Lei que exige aquecimento solar em São Paulo gera polêmica entre especialistas

O aquecimento da água de imóveis novos com quatro ou mais banheiros, na cidade de São Paulo, deve contar com uma ajudinha do sol nos próximos meses. É o que prevê um decreto que começa a valer em 21 de julho. O texto, que inclui também a instalação de piscinas aquecidas, regulamenta a lei 14.459/07. Polêmica, a nova lei tem gerado divergência entre especialistas.

Os defensores da iniciativa argumentam que a economia estimada de energia elétrica com o aquecimento da água pela luz solar, em sistemas bem dimensionados, chega a 70%.
A fonte alternativa ajudaria principalmente no horário de pico (entre 18h e 20h), quando todo mundo resolve tomar banho e o chuveiro elétrico consome cerca de 60% da eletricidade do país. Reduzir um pouco essa conta pode ser um passo em direção à sustentabilidade.

Mas há quem discorde.

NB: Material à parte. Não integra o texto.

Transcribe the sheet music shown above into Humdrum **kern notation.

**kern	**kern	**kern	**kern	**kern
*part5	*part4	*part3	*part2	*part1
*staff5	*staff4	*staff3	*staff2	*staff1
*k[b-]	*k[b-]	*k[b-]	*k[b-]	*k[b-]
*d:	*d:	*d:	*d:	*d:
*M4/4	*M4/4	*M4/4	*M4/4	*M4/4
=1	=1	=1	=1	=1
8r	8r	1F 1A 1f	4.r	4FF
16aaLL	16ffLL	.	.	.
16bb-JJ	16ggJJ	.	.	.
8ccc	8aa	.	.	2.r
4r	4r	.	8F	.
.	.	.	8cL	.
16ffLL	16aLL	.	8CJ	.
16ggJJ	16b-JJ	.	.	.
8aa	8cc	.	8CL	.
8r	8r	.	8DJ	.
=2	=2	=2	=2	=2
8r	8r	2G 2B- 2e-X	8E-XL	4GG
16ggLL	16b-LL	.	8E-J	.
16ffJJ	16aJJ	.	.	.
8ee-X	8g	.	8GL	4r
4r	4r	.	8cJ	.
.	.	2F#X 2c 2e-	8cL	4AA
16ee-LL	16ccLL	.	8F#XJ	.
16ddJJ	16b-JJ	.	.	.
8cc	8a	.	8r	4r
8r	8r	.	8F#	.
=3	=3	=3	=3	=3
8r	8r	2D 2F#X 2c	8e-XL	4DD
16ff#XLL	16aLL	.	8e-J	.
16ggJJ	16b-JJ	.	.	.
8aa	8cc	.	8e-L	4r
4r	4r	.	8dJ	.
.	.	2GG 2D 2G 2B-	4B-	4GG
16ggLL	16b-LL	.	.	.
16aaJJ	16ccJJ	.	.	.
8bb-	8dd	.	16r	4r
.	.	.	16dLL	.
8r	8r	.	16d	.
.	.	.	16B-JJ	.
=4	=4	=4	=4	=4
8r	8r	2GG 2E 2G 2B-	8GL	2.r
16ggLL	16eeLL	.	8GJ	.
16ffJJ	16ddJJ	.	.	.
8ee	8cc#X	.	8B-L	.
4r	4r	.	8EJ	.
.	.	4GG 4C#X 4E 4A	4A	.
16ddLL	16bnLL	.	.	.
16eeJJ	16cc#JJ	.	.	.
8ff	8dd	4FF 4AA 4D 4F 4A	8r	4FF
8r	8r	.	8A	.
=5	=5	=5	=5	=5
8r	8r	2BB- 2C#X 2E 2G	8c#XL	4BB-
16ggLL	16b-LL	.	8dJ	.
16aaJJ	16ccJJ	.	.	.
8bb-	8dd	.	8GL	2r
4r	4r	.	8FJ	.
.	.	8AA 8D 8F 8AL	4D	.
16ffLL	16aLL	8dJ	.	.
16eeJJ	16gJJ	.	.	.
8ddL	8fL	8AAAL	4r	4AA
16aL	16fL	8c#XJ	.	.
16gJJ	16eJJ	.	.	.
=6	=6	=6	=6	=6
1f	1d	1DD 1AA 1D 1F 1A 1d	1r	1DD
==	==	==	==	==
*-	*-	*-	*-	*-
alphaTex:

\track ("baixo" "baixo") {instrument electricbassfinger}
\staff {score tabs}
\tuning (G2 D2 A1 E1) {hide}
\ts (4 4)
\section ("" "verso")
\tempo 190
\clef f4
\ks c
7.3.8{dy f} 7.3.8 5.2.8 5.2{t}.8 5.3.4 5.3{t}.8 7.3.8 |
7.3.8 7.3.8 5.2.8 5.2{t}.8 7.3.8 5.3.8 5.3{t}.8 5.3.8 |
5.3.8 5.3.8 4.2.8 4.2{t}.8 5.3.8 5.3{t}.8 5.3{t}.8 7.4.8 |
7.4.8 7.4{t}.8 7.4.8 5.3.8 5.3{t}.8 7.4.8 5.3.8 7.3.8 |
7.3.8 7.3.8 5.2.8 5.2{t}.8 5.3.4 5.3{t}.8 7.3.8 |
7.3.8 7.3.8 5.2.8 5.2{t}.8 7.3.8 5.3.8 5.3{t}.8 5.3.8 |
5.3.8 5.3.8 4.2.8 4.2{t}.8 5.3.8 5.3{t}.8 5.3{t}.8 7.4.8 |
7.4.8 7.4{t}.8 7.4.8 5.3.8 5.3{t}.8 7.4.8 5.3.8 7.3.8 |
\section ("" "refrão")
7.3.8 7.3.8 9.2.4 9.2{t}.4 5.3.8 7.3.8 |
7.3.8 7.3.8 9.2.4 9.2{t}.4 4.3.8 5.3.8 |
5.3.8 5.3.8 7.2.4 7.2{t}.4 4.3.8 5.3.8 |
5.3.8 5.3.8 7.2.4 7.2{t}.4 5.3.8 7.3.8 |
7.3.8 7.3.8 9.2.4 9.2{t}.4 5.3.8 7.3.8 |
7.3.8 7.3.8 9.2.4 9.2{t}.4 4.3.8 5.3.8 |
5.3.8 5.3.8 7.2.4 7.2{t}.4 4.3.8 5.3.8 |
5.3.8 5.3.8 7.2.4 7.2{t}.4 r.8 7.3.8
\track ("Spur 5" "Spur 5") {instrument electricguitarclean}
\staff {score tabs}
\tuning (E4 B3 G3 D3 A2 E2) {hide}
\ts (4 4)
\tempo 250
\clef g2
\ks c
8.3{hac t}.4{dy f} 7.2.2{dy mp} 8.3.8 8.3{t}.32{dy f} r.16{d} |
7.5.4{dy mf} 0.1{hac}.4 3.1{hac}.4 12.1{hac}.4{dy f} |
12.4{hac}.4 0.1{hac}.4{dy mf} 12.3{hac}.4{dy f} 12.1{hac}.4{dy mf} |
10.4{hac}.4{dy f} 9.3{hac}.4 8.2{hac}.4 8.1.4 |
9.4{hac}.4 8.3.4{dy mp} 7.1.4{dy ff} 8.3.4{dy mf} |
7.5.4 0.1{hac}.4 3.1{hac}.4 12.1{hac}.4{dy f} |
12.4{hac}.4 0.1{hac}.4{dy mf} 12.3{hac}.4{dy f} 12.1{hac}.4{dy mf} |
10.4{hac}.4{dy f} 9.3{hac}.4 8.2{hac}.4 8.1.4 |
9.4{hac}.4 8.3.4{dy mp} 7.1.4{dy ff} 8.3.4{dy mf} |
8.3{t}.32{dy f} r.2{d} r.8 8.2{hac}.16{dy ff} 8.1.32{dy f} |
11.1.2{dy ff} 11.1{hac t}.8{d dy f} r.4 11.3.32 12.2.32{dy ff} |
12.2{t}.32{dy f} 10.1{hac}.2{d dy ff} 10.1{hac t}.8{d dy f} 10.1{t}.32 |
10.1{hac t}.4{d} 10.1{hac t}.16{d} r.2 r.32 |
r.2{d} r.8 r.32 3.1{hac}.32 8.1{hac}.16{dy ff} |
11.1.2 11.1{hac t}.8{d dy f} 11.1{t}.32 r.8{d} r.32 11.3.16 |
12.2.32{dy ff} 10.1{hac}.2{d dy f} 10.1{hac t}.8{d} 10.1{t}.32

Uma das questões levantadas pelos críticos é a falta de conhecimento técnico sobre o sistema. "A tecnologia dos painéis solares está pronta, mas falta uma solução completa para o sistema de aquecimento como um todo", critica o engenheiro civil Roberto Lamberts, pesquisador do Laboratório de Eficiência Energética em Edificações, da Universidade Federal de Santa Catarina (UFSC).

Para Lamberts, o aquecimento solar é um item importante para a eficiência energética na construção civil, mas é preciso conhecer melhor seu funcionamento e informar os usuários sobre suas particularidades, para que sejam evitados erros de instalação e de operação.

Mais água?
É o que pensa também o engenheiro civil Vanderley Moacyr John, professor do Departamento de Engenharia de Construção Civil da Universidade de São Paulo (USP). Segundo ele, a tecnologia de aquecimento solar ainda é limitada e, em alguns casos, pode gerar aumento do consumo de energia elétrica e de água.

John explica que todo sistema de aquecimento solar precisa de um "backup" elétrico ou a gás para aquecer a água na falta de dias ensolarados. Mas os fabricantes não têm investido nos sistemas de controle eletrônico que alteram automaticamente o uso de uma fonte de energia para outra. "Basta a temperatura cair um pouco para o aquecedor elétrico ser acionado", aponta.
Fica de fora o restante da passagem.